I also tried removing machines individually with --force and restarting the services and vms.

I am attaching a sanitized database dump.

Revision history for this message

Anastasia (anastasia-macmood) wrote on 2019-05-07:

We have added several fixes for removals and destructions in Juju 2.6. Additionally, remove-unit, remove-application and destroy-model have gained '--force' flag. The flag is provided as a hammer for difficult cases where you are 100% sure that you want an entity [machine, unit, application, model] gone. Could you please try that version of Juju?
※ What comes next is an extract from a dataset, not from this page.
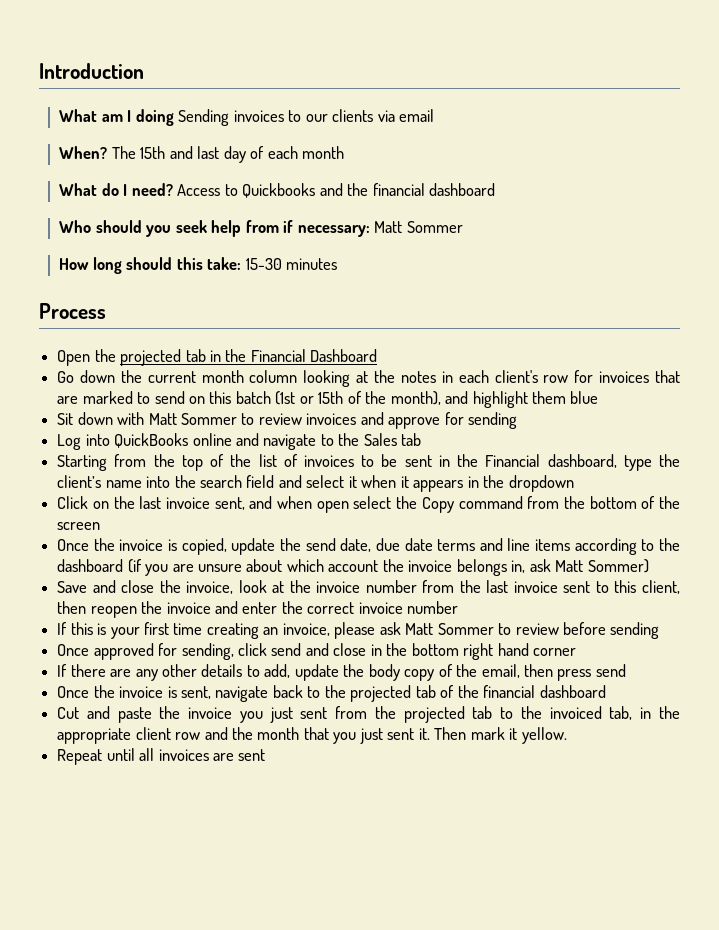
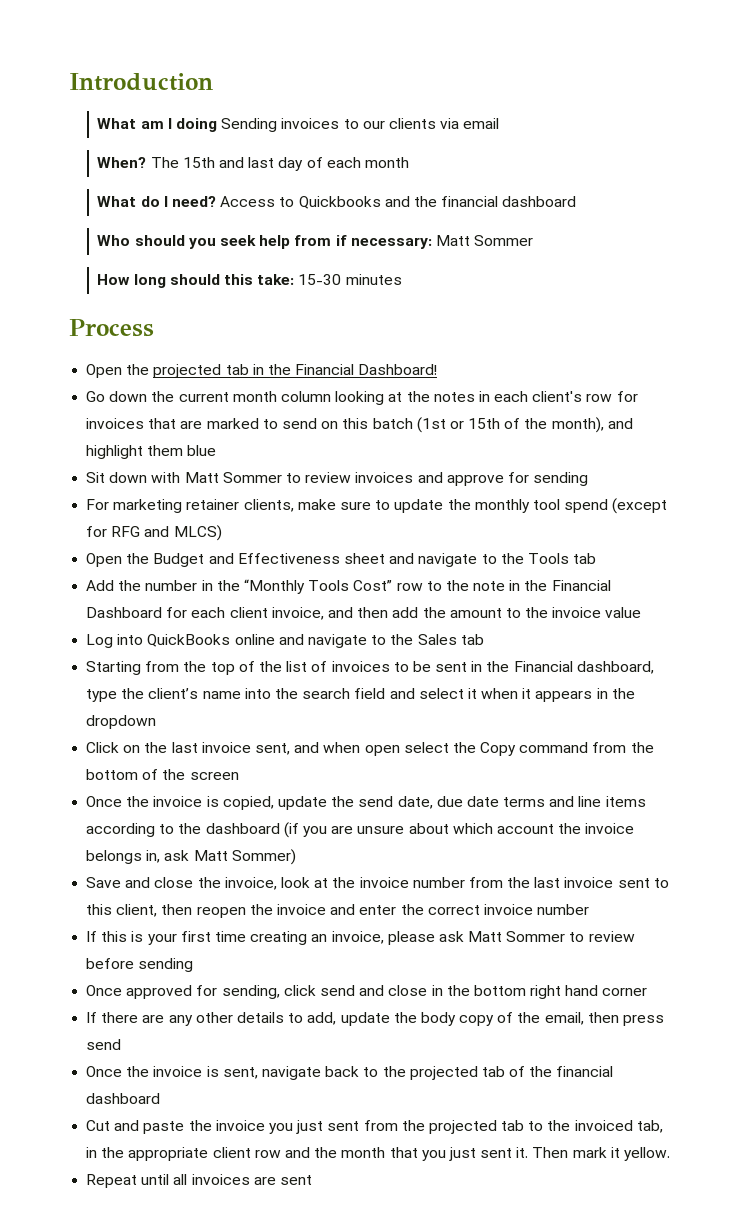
[310,349,378,362] Dashboard -> [358,364,438,375] Dashboard!
(518, 420) none -> [86,498,668,514] [86,525,222,541] [86,553,597,567] [86,579,611,594] [86,607,642,620] // For marketing retainer clients, make sure to update the monthly tool spend (except for RFG and MLCS) // Open the Budget and Effectiveness sheet and navigate to the Tools tab // Add the number in the “Monthly Tools Cost” row to the note in the Financial Dashboard for each client invoice, and then add the amount to the invoice value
I will mark this report as Incomplete. However, if you are still experiencing similar issue with a newer Juju, please create a new report and include reproduction steps as well as relevant logs.

Changed in juju:
status:	Triaged → Incomplete

Revision history for this message

Marco M (mmawaw) wrote on 2019-05-07:

#10

Thanks, I have updated the juju client to 2.6-rc2. I guess I need to upgrade the controller as well, but the "juju upgrade-controller" command does not allow me to specify a beta/candidate release, and it's stuck to 2.5.4.

My current (working) k8s model has 3 machines in stopped state which were previously used by worker units that I have removed. I tried to remove --force them without success.

How do I upgrade the controller to 2.6?
Thanks

Revision history for this message

Anastasia (anastasia-macmood) wrote on 2019-05-08:

#11

@Marco M (mmawaw),

To upgrade your controller to a release candidate, you'll also need to specify agent-stream as release candidates are published into 'devel'. For example, to upgrade from 2.5.5, I ran:

'juju upgrade-controller --agent-version 2.6-rc2 --agent-stream devel'

You will also need to upgrade your model once the controller is on 2.6RC:

'juju upgrade-model -m <YOUR MODEL NAME> --agent-stream devel --agent-version 2.6-rc2'

Revision history for this message

Canonical Juju QA Bot (juju-qa-bot) wrote on 2022-11-03:

#12

This bug has not been updated in 2 years, so we're marking it Low importance. If you believe this is incorrect, please update the importance.